Фрагмент рецензии -
--- --- ---

Дуэль с матрицей стереотипов
«Осень в карманах» — третья книга петербургского филолога Андрея Аствацатурова. До этого были «Люди в голом» и «Скунскамера». Все книги написаны в фирменном стиле автора, который в практически документальной манере подмечает анекдотичность мира. Ну, еще бы: ученому человеку положено быть серьезным и даже снобом, это очень предсказуемо. Аствацатуров же не идет по этому пути и сознательно опрощает своего очкарика-героя, который своей нелепостью ломает шаблоны.
Книга начинается с вторжения, совершенно неделикатного императива: знакомства автора с эротическим романом «Знойный полдень», который был прислан по электронной почте неким Иннокентием из Торжка с требованием высказаться и поспособствовать изданию. После автор был узнан в туалете «Дома книги». Идентифицировавший его мужчина обратился с вопросом: «А что про вас надо знать?»
Это ведь тоже вполне себе философский вопрос и как на него ответить? Любое определение будет неточным, неполным и мало что объясняющим. Автор приводит случай у стоматолога, который сосредоточился на его «интересных клыках». Для этого работника бормашинки автор-герой, в первую очередь, клыки, а остальное не существенно.
Ну, или другой слом шаблона: автор признается «люблю писать безграмотно», еще в школе он «расставлял буквы и запятые как Бог на душу положит». Остепененному филологу, которому за сорок, это вроде как не комильфо, хотя… неграмотность, неумение в детстве написать букву «м» может многим больше рассказать о человеке, чем грамотное письмо, делающее его усредненным, типичным, повязанным шаблонами правил.

--- --- ---

Исходные данные -
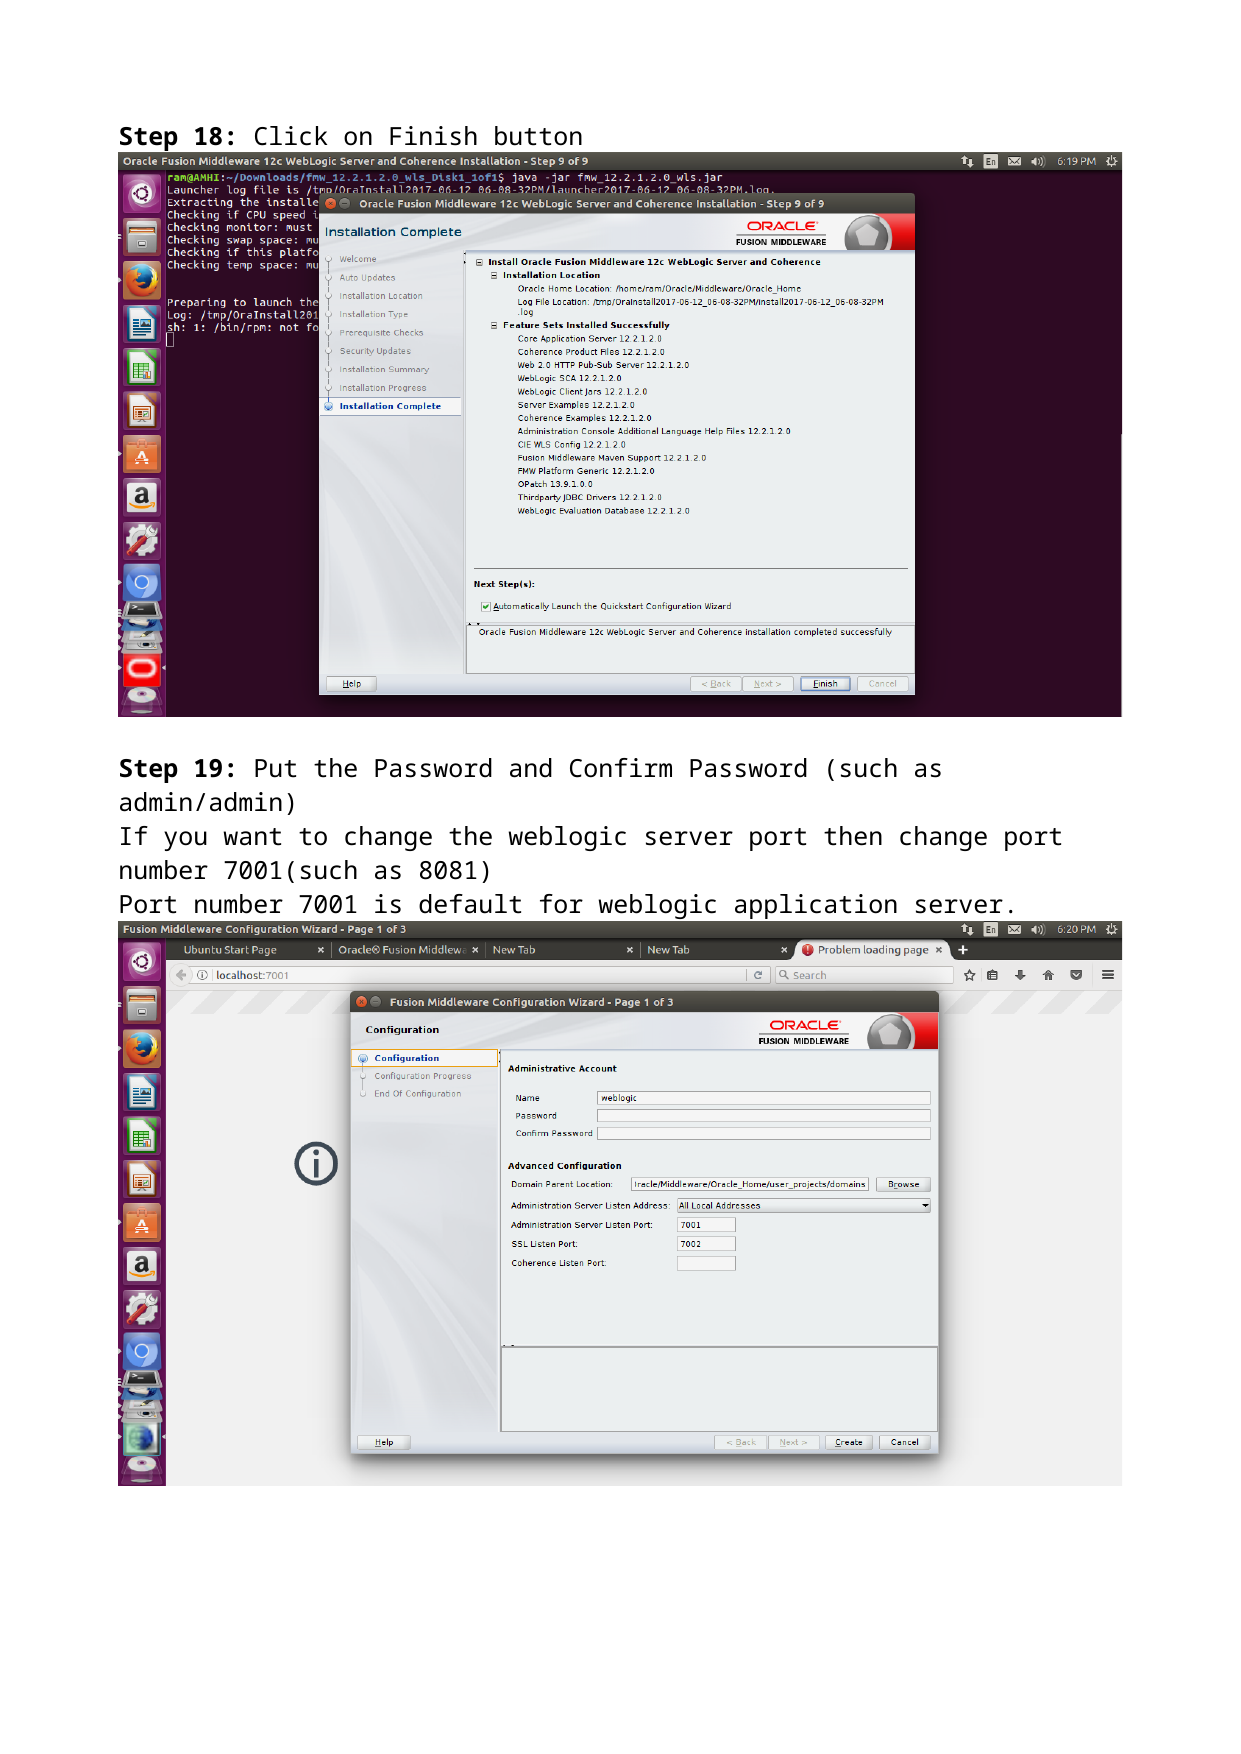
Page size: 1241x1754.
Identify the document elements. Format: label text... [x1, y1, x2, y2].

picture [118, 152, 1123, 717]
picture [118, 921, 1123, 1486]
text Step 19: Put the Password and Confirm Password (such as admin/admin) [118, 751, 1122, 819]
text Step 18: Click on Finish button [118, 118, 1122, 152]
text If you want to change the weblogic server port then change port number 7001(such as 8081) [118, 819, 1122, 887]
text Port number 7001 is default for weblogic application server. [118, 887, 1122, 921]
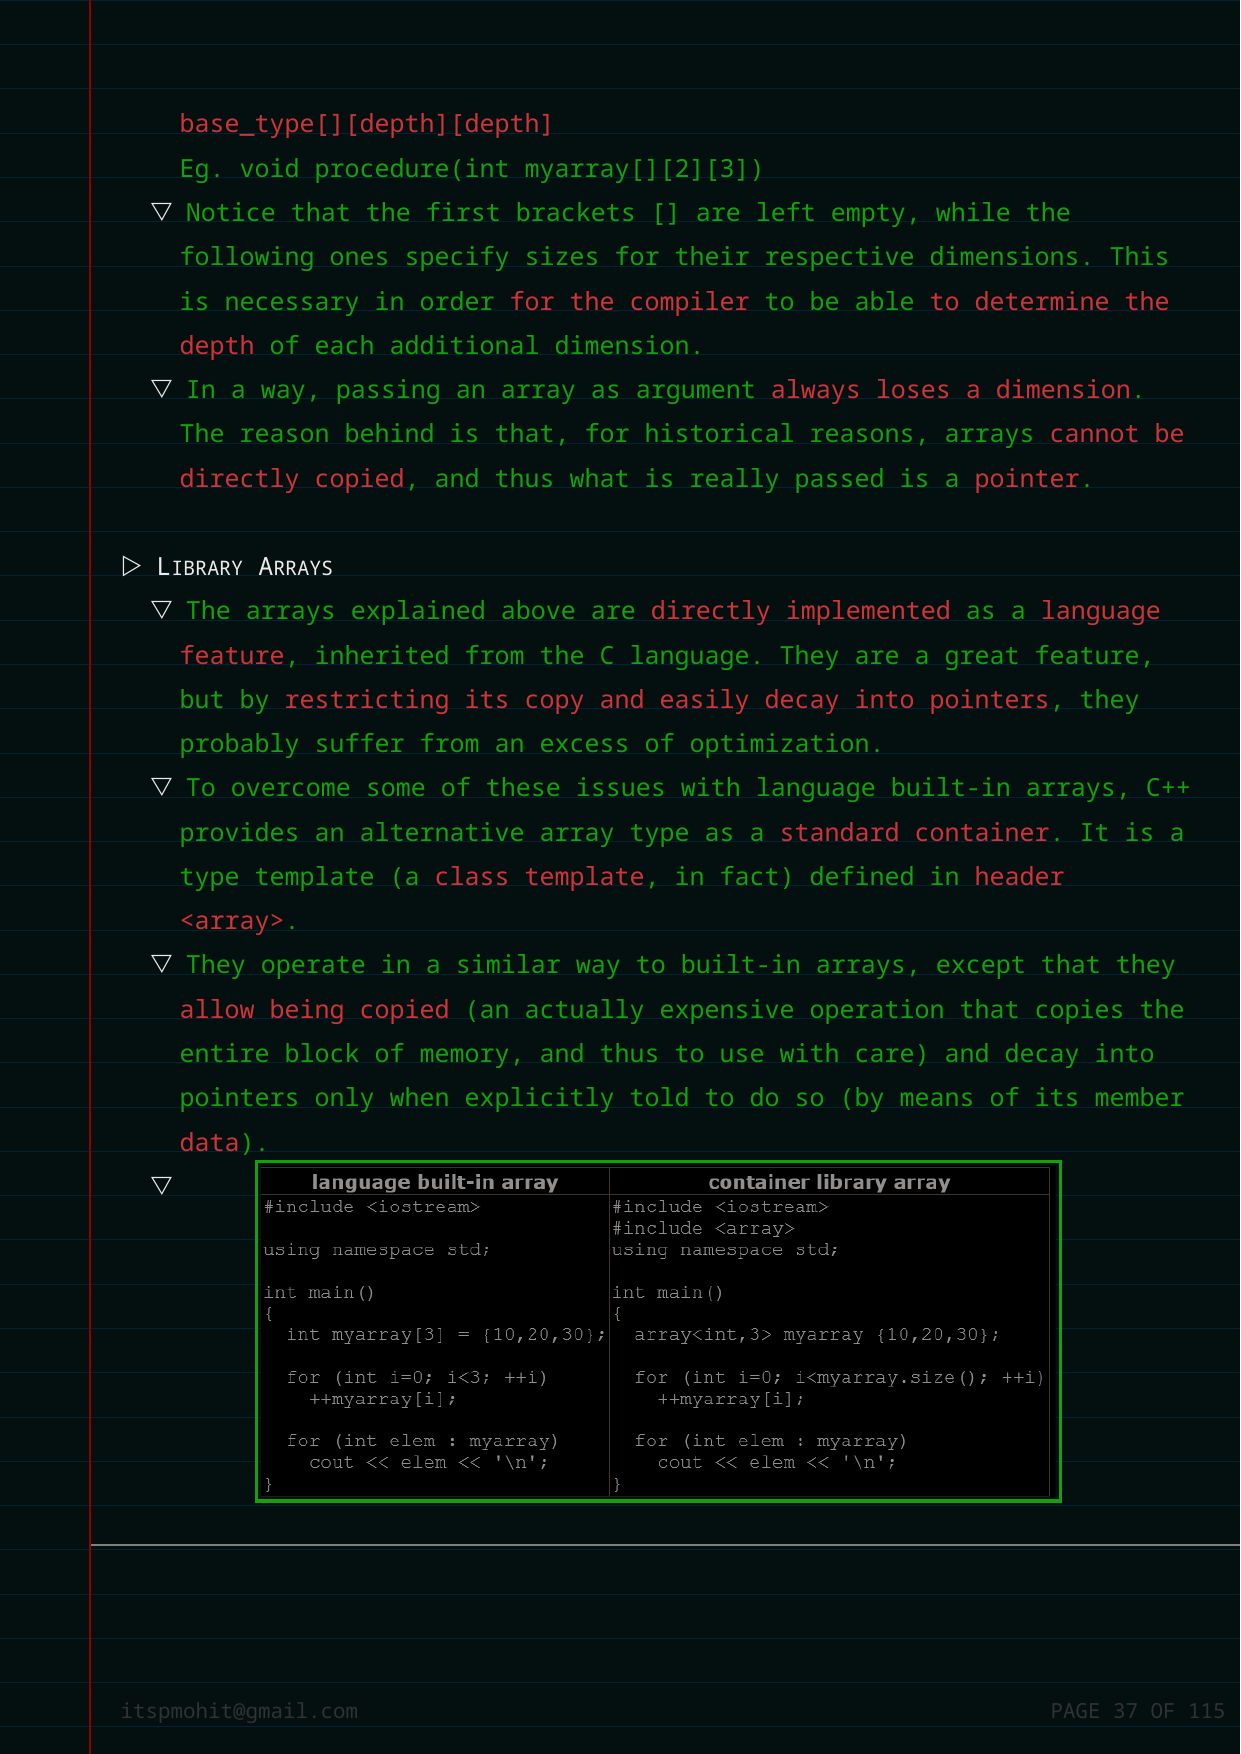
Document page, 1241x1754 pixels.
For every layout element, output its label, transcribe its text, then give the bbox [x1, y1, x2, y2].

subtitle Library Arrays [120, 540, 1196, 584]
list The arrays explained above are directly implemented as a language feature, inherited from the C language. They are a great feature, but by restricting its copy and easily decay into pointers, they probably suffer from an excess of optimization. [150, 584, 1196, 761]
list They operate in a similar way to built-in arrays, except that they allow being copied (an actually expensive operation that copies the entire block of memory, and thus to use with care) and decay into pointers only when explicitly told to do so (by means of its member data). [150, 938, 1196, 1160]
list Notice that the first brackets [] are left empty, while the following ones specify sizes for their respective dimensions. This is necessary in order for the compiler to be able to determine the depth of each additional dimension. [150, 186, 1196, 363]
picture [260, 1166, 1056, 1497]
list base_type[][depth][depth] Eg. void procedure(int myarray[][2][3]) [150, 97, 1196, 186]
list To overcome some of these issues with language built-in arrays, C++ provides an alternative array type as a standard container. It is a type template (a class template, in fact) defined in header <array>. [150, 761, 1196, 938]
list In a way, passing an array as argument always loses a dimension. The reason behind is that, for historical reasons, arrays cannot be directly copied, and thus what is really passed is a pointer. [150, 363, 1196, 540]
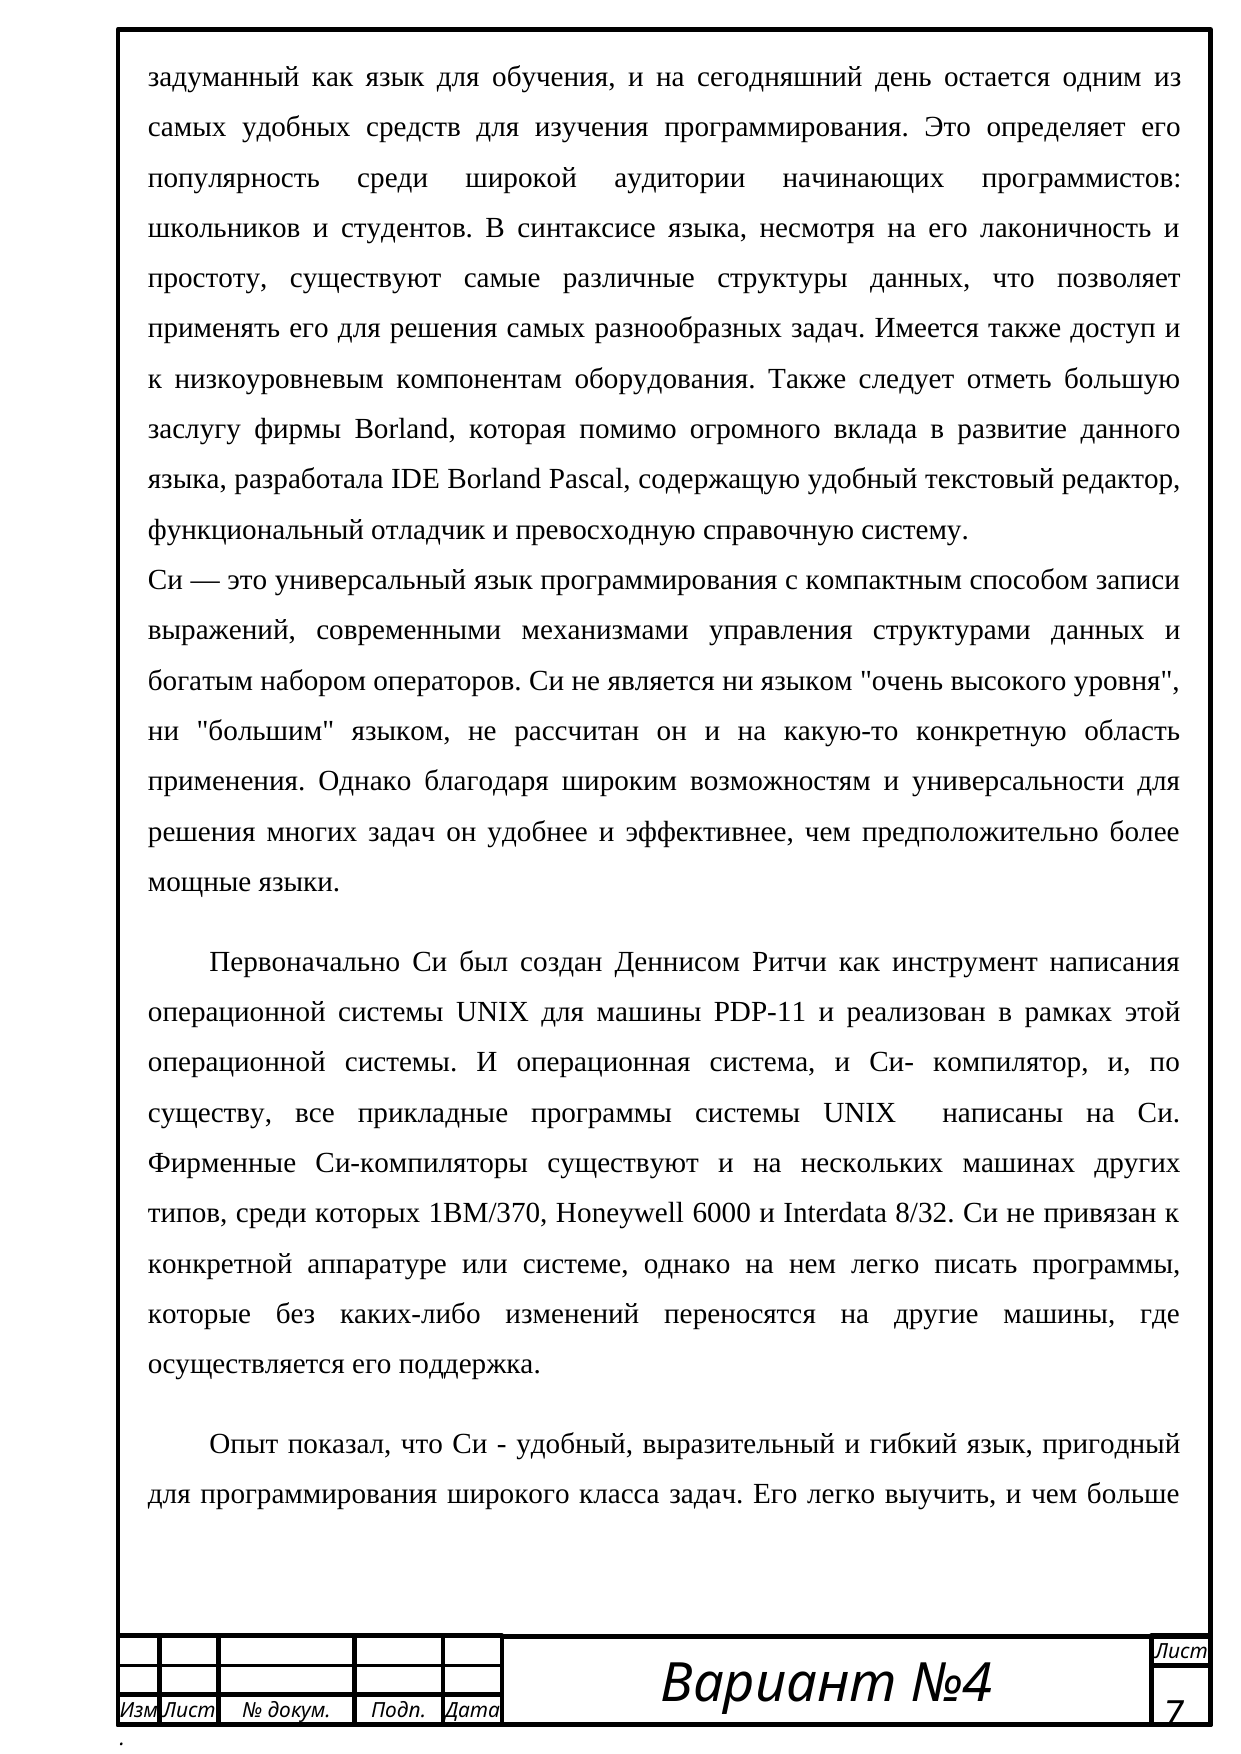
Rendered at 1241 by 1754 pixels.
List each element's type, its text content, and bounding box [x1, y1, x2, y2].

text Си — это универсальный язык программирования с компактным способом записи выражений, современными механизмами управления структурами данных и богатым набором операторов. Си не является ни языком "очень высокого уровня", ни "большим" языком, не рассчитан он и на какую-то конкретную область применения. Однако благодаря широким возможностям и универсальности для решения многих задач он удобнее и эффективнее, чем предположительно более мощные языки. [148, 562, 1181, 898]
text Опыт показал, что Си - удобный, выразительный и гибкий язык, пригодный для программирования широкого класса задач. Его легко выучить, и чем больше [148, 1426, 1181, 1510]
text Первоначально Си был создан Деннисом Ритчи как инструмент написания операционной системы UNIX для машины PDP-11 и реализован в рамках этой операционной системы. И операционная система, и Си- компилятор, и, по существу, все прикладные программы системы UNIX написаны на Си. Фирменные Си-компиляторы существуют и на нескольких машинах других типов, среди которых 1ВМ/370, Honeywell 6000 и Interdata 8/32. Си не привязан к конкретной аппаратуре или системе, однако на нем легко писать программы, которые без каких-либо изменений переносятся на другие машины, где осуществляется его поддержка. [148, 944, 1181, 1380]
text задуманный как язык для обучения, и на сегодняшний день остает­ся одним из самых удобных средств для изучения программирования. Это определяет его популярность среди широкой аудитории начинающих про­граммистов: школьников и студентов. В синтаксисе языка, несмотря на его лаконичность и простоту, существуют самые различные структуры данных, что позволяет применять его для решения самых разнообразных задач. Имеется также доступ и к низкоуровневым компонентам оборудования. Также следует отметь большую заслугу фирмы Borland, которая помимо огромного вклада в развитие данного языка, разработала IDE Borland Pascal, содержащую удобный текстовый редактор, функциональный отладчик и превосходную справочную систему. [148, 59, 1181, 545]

--- --- ---

Вопросы и задания -
• A. Из какого города, согласно рецензии на книгу «Осень в карманах», был Иннокентий, приславший автору эротический роман?
• B. Продолжите рецензию на книгу «Осень в карманах», начав сразу после её последнего предложения.
Данные здесь не понадобятся.

Ответы к заданиям -
• A. Из Торжка.

• B.
Аствацатуров продолжает формулировать ответы на вопрос, заданный в туалете книжного: «А что про вас надо знать?» Рассказывает про детское знакомство с Пушкиным, который «чем дальше, тем все меньше мне нравился». Еще бы: пир, который был затеян в сказке о царе Салтане, предназначался только для крещеных людей, а юный Андрей был некрещеным, то есть должен быть отлучен от этого пира… Такой вот буквалистский филологический подход.
Рассказал автор и о своей недавней попытке посещения качалки, где он получил все то же напутствие: «Лучше иди домой и читай свои книги». Выйти за пределы стереотипов не дают окружающие.
Или очки — его проклятие в школе. С ними он смешон, а без них в мире воцаряется «чудовищный беспорядок». Через это он понял, что «в жизни всё нечестно и неправильно. Что одни в нашем классе почему-то высокие, а другие — маленькие…» Жизнь богата, разнообразна, нет смысла расставлять ей рамки. Особый взгляд на нее должен быть у высоких и у маленьких, у тех, кто обходится без очков и тех, кто без них не может обойтись. Вот и Аствацатуров формирует свой особый взгляд неправильного героя, филолога, пишущего безграмотно, отводящего на этом душу. Героя, через ошибки тестирующего мир, который погряз в оковах правильностей.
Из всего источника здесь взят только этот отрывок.